DataSets.jl
DataSets.jl copied to clipboard
Creating, deleting and updating datasets
We need some programmatic way to create datasets, to update their metadata and to delete them. Currently people need to manage this manually by writing TOML but clearly this isn't great.
API musings
One possibility is to overload the dataset() function itself with the ability to create a dataset. For example adding a create=true flag:
dataset("SomeData", create=true, tags=[...], description="some desc", other_args...)
dataset(project, "SomeData", create=true, tags=[...], description="some desc", other_args...)
Another idea would be to pass a verb along as a positional argument, such as
dataset("SomeData", :create; description="some desc", other_args...)
dataset("SomeData", :delete)
dataset("SomeData", :update, description="new desc")
With :read being the default verb. This allows us to reuse the exported dataset() function for all dataset-related CRUD operations.
But let's be honest this is little weird other than being economical with exported names. Perhaps I've been doing too much REST recently :-) Probably a better alternative would be to just have a function per operation:
DataSets.create("SomeData"; description="some desc", other_args...)
DataSets.delete("SomeData")
DataSets.update("SomeData", description="new desc")
update() is a bit of an odd one out of these operations — what if you wanted to delete some metadata? I guess we could pass something like description=nothing for deleting metadata items.
Which data project?
When creating a dataset it needs to be created within "some" data project. Presumably this would be the topmost project in the data project stack, or within a provided project if the project is supplied as the first argument.
Data ownership
Creation — and especially deletion — brings up an additional problem: How do we distinguish between data which is "owned" by a data project (so that the data itself should be deleted when the dataset is removed from the project), vs data which is merely linked to?
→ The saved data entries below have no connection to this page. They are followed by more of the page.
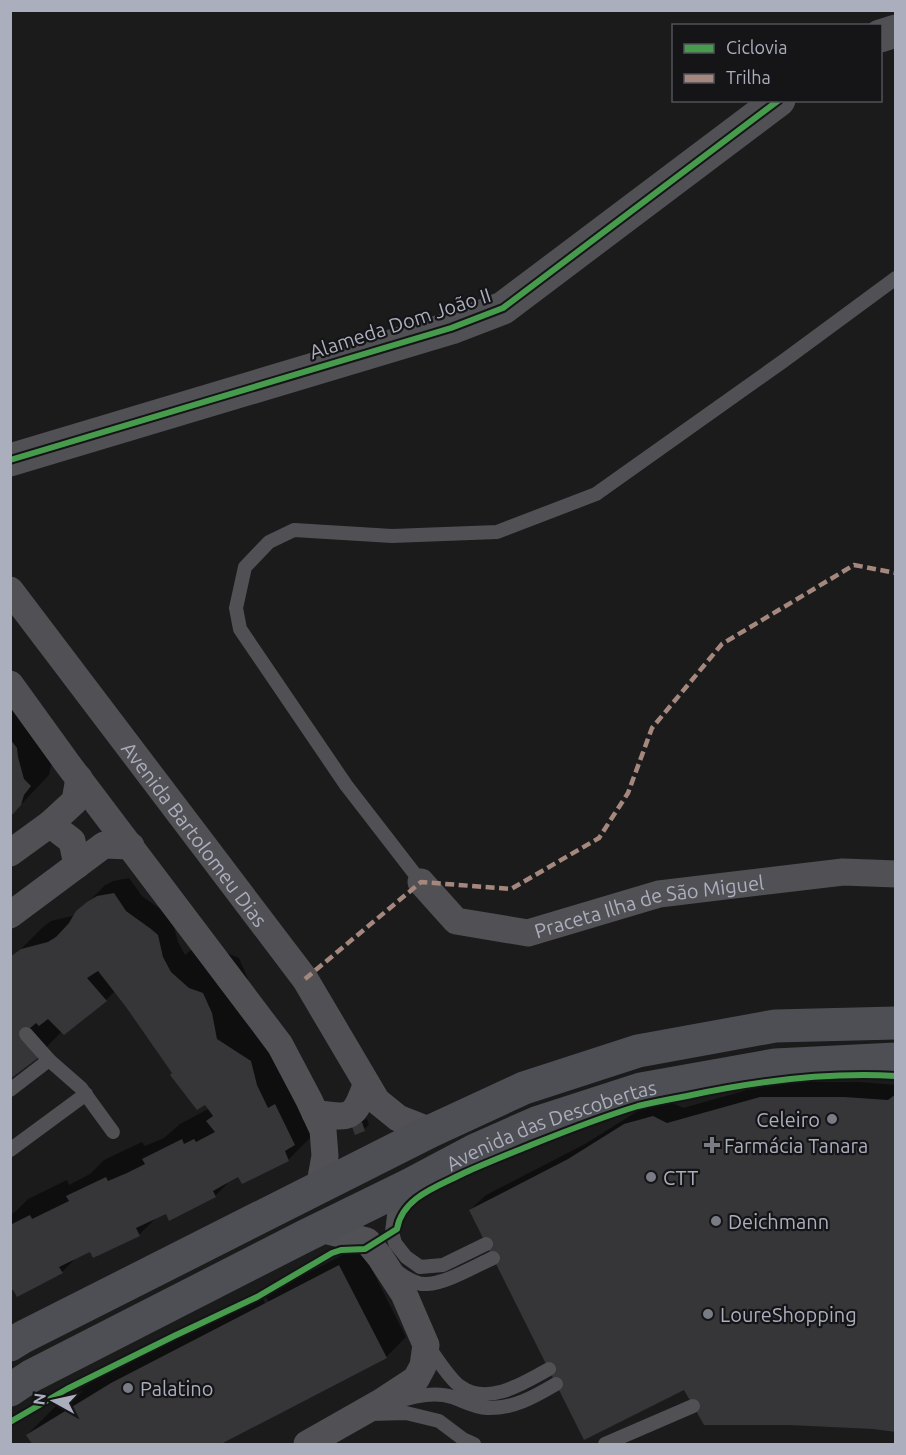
<svg xmlns="http://www.w3.org/2000/svg" width="906" height="1455" font-family="Ubuntu,sans-serif">
<style>
.shadow{fill:#0007;fill-rule:evenodd}
.building{fill:#363638}
.lines{fill:none;stroke-linecap:round;stroke-linejoin:round}
.service{stroke:#515155;stroke-width:14}
.minor{stroke:#515155;stroke-width:27}
.tertiary{stroke:#515155;stroke-width:33}
.secondary{stroke:#4e4f54;stroke-width:33}
.quiet{stroke:#a5887d;stroke-width:4.5;stroke-dasharray:9 4.5;stroke-linecap:butt}
.cycleway-casing{stroke:#151518;stroke-width:10}
.cycleway{stroke:#469c4c;stroke-width:6}
.poi-dot{fill:#797b85;stroke:#151518;stroke-width:2}
.labels{text-anchor:middle;dominant-baseline:central;stroke-width:4.5;stroke-linejoin:round;paint-order:stroke}
.street-label{font-size:20px;fill:#abaebd;stroke:#151518}
.poi-label{font-size:20px;fill:#abaebd;stroke:#151518;text-anchor:start}
</style>
<rect width="100%" height="100%" fill="#1b1b1c"/>
<g class="shadow">
<path d="M10 694 58 757 51 766 49 775 13 813H10Z"/>
<path d="M129 878 142 896 166 913 172 920 178 942 185 955 207 938 225 952 239 958 247 977 253 1001 316 1132 288 1160 238 1175 233 1178 215 1196 159 1215 139 1235 91 1250 78 1256 62 1272 14 1288 10 1292V1215L16 1211 28 1199 67 1180 69 1185 90 1174 104 1160 142 1142 145 1146 164 1138 180 1124 210 1108 174 1073 115 991 106 1000 62 1031 37 1057 10 1077 14 956 43 927 51 921 76 915 104 886 113 881Z"/>
<path d="M776 1082H860L896 1085V1430L684 1388 470 1210 486 1195 585 1144 641 1109 669 1101 683 1108Z"/>
<path d="M367 1119 369 1125 364 1129 356 1133 359 1122Z"/>
<path d="M360 1246 406 1337 386 1357 218 1444H34L27 1435 63 1399 149 1348 303 1268 306 1274ZM265 1295 310 1383H306L262 1297Z"/>
</g>
<g class="building">
<path d="M10 739 17 748 18 757 24 779 31 786 24 795 21 805 13 814 10 815Z"/>
<path d="M114 893 126 911 151 929 158 935 163 957 171 972 189 988 203 993 212 1013 217 1039 251 1061 257 1085 268 1108 275 1104 295 1145 285 1151 289 1161 242 1184 238 1177 213 1191 216 1197 169 1221 166 1214 136 1228 140 1236 93 1258 90 1252 59 1267 63 1273 17 1297 13 1290 10 1291V1225L30 1215 32 1219 69 1201 66 1196 106 1177 108 1181 127 1173 145 1164 142 1159 182 1139 184 1144 194 1139 196 1142 215 1132 206 1121 213 1116 205 1105 197 1110 170 1075 172 1073 126 1007 98 971 87 978 107 1001 64 1035 48 1019 39 1026 36 1023 21 1036 38 1058 10 1079V957L21 949 48 942 56 937 69 923 76 911 87 902 97 896Z"/>
<path d="M896 1094V1432L873 1429 789 1425H704L684 1390 584 1440 469 1210 568 1159 624 1124 653 1116 667 1123 760 1097H844L888 1100Z"/>
<path d="M362 1122 365 1131 355 1135 352 1127Z"/>
<path d="M339 1265 387 1358 221 1444H32L26 1435 111 1383Z"/>
</g>
<g class="lines">
<g class="service">
<path d="M421 882 346 785 240 629 236 608 245 567 269 542 294 530 392 536 497 532 596 494 782 362 896 278"/>
<path d="M26 1034 49 1060 81 1088 113 1132"/>
<path d="M10 1090 49 1060"/>
<path d="M10 1150 86 1094"/>
<path d="M403 1195 395 1207 392 1232 395 1243 406 1257 420 1267 443 1265 486 1244"/>
<path d="M398 1272C406 1278 416 1285 427 1284 447 1283 475 1266 493 1258"/>
<path d="M428 1346C436 1357 450 1380 461 1387 488 1406 524 1383 549 1369"/>
<path d="M393 1403C410 1397 434 1391 452 1397 463 1401 475 1408 487 1408 513 1409 534 1397 556 1384"/>
<path d="M371 1414 406 1413 439 1421 463 1439 474 1444"/>
<path d="M605 1444 693 1406"/>
</g>
<g class="minor">
<path id="s1" d="M10 590 305 979 377 1101 398 1118 431 1131"/>
<path d="M10 684 67 763 280 1045 309 1100 323 1130 325 1156 319 1189"/>
<path d="M50 824 72 841 77 865"/>
<path d="M10 853 50 824 75 801 79 778"/>
<path id="s2" d="M421 882 456 921 528 933 659 894 843 872 896 874"/>
<path d="M10 915 104 845 131 846"/>
<path d="M315 1113C351 1119 354 1119 366 1085"/>
<path d="M307 1444 381 1402 416 1379 423 1366 426 1345 404 1294 380 1257 367 1241 320 1229"/>
</g>
<g class="tertiary">
<path d="M880 36 896 31"/>
<path d="M10 460 451 328 503 308 779 100"/>
</g>
<g class="secondary">
<path d="M10 1345 23 1337 431 1131 524 1088 638 1051 775 1026 896 1023"/>
<path id="s3" d="M10 1390 31 1376 305 1236 409 1185 475 1150 536 1123 641 1089 775 1065 896 1059"/>
</g>
<path class="quiet" d="M305 979 421 882 511 889 599 838 628 793 652 728 722 644 854 565 896 573"/>
<defs>
<g id="cycleway">
<path d="M10 460 451 328 503 308 779 100"/>
<path d="M10 1422 67 1389 174 1336 257 1297 332 1253 341 1250 365 1249 397 1229C402 1197 439 1186 464 1173 486 1163 509 1154 531 1145 566 1131 602 1117 638 1106 654 1102 671 1099 687 1096 756 1081 825 1072 896 1076"/>
</g>
</defs>
<use href="#cycleway" class="cycleway-casing"/>
<use href="#cycleway" class="cycleway"/>
</g>
<g class="poi-dot">
<circle cx="832" cy="1119" r="6"/>
<path d="M709 1136h6v6h6v6h-6v6h-6v-6h-6v-6h6z"/>
<circle cx="651" cy="1177" r="6"/>
<circle cx="716" cy="1221" r="6"/>
<circle cx="708" cy="1314" r="6"/>
<circle cx="128" cy="1388" r="6"/>
</g>
<g class="labels">
<g class="street-label">
<text transform="translate(400 323) rotate(-18)">Alameda Dom João II</text>
<text stroke="none"><textPath href="#s1" startOffset="306">Avenida Bartolomeu Dias</textPath></text>
<text stroke="none"><textPath href="#s2" startOffset="250">Praceta Ilha de São Miguel</textPath></text>
<text stroke="none"><textPath href="#s3" startOffset="604">Avenida das Descobertas</textPath></text>
</g>
<g class="poi-label">
<text x="820" y="1119" text-anchor="end">Celeiro</text>
<text x="724" y="1145">Farmácia Tanara</text>
<text x="663" y="1177">CTT</text>
<text x="728" y="1221">Deichmann</text>
<text x="720" y="1314">LoureShopping</text>
<text x="140" y="1388">Palatino</text>
</g>
</g>
<rect width="906" height="1455" fill="none" stroke="#abaebd" stroke-width="24"/>
<rect x="672" y="24" width="210" height="78" fill="#151518" stroke="#51525a" stroke-width="1.5"/>
<rect x="684" y="44" width="30" height="9" fill="#469c4c" stroke="#51525a" stroke-width="1.5"/>
<text x="726" y="54" font-size="18" fill="#abaebd">Ciclovia</text>
<rect x="684" y="74" width="30" height="9" fill="#a5887d" stroke="#51525a" stroke-width="1.5"/>
<text x="726" y="84" font-size="18" fill="#abaebd">Trilha</text>
<g transform="translate(54 1401) rotate(278)" stroke="#151518" stroke-width="4.5" paint-order="stroke">
<path d="M0-4.5L10 22L0 15L-10 22Z" fill="#abaebd"/>
<text y="-9" font-size="16" font-weight="bold" text-anchor="middle" fill="#abaebd">N</text>
</g>
</svg>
For existing data referenced on the filesystem this is particularly relevant. We don't want datasets() to delete somebody's existing data which they're referring to. But neither do we want DataSets.delete() to leave unwanted data lying around.
I think we should have an extra metadata key to distinguish between data which is managed-vs-linked-to by DataSets. Perhaps under the keys linked, or managed or some such. (Should this go within the storage section or not?)
This is something I would love to have! Manually writing updating TOML feels hackish and unreproducible at the moment. The create, delete and update syntax seems the best to me - I'd rather these operations be explicit.
Love the questions being asked here, but I would add another related to
When creating a dataset it needs to be created within "some" data project. Presumably this would be the topmost project in the data project stack, or within a provided project if the project is supplied as the first argument.
Should it data projects be made more transparent as well?
While I know the functions DataSets.ActiveDataProject & DataSets.DataProject are provided I honestly did not think about the concept of a Data Project when first using this package. Maybe something in the Data REPL to show the active project (My Data Project) data> would make this more obvious. Maybe we also provide a Data REPL command to list the ones DataSets.jl knows are available.
| command | alias | description |
|---|---|---|
projects |
proj |
list all available data projects |
project $name |
proj $name |
switch to $name data project |
Maybe something in the Data REPL to show the active project
We have this — I guess it's just badly named:
data> stack list
DataSets.StackedDataProject:
DataSets.ActiveDataProject:
(empty)
DataSets.TomlFileDataProject [/home/chris/.julia/datasets/Data.toml]:
📁 SomeDir => 302a6dd6-d9e1-4487-8919-c520f08165be
📄 SomeFile => 97633d9c-afa8-4437-abd9-320cb4fdb270
📁 TrueFX => aa21c966-563e-42fb-ac3d-edaa3bdf3652
📁 imagenet => e73ae172-eeb0-4417-b3e1-007d42918752
Alternatively, we could make data> ls just show the full stack in this format by default? (The downside there is that duplicate names can occur with the topmost data project taking precedence. Which is why I used the current format for ls where deduplication has already happened.)
Current data REPL docs do mention this, and the stack command is findable via tab completion. But clearly it should be more discoverable, somehow.
data> ?
DataSets Data REPL
====================
Press > to enter the data repl. Press TAB to complete commands.
Command Alias Action
–––––––––––––––– ––––––– –––––––––––––––––––––––––––––––––––––––––––––––––––
help ? Show this message
list ls List all datasets by name
show $name Preview the content of dataset $name
stack st Manipulate the global data search stack
stack list st ls List all projects in the global data search stack
stack push $path st push Add data project $path to front of the search stack
stack pop st pop Remove data project from front of the search stack
This works perfectly. My tired eyes / brain just looked right over it. Thanks for clarifying!